Thinking about feedback and marking papers… How should we mark our learners’ work? Do we offer the opportunity to learn through mistakes and corrections?
And, I wonder if we are unintentionally incorrectly using ratios and proportional reasoning when we then put a score on the paper.
Consider the following student’s work from a recent assessment.
Do you see the error? Is it a big error? Does this young learner understand the task and how to solve it? What feedback should this learner receive?
This child was told that there was a multiplication error in the work. Do you agree? Is it a matter of close reading on the teacher’s part? What feedback do we hope for to accompany the arrows shown below?
What if we exercise the art of questioning in our feedback? Compare What if you think about what happened here? to You have a multiplication error here. Which feedback will cause more action?
The score for this question was marked as 3.5/4. Losing 1/2 point for this error seems reasonable. Would losing 12.5 points also seem reasonable?
If we scale this out of 100 rather than 4, that 1/2 point become 12.5 points. Is that what we intend to do, and is it the message that we want to send?

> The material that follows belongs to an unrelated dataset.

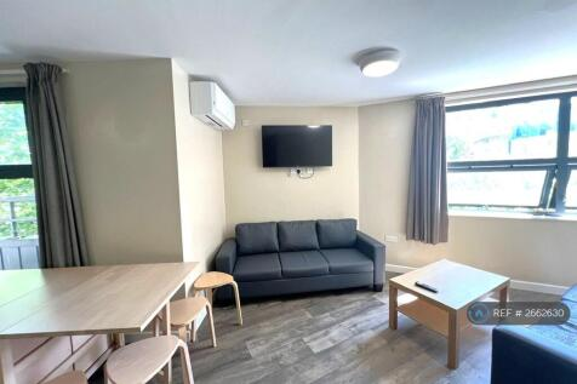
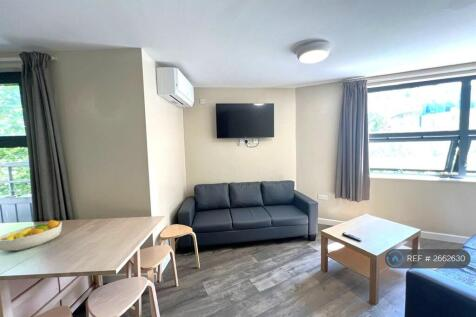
+ fruit bowl [0,219,63,252]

Now, as it happened, this was a 4 question assessment. This young learner’s questions were marked 4/4, 4/4, 3/4, and 3.5/4. In question 4, there was the addition error described above. In question 3, the learner multiplied in the first step when division should have been used. All of these points seem reasonable as long as the items each garner 4 points. However, proportionally scaled up to 100 points, the 1-point error is now a 25 point error.
How might we rethink grading and scaling? What does research tell us about translating scores between scales?
If learning is our focus and results guide our decisions, what steps do we take now?
And, how are these results guiding the decisions of our young learners?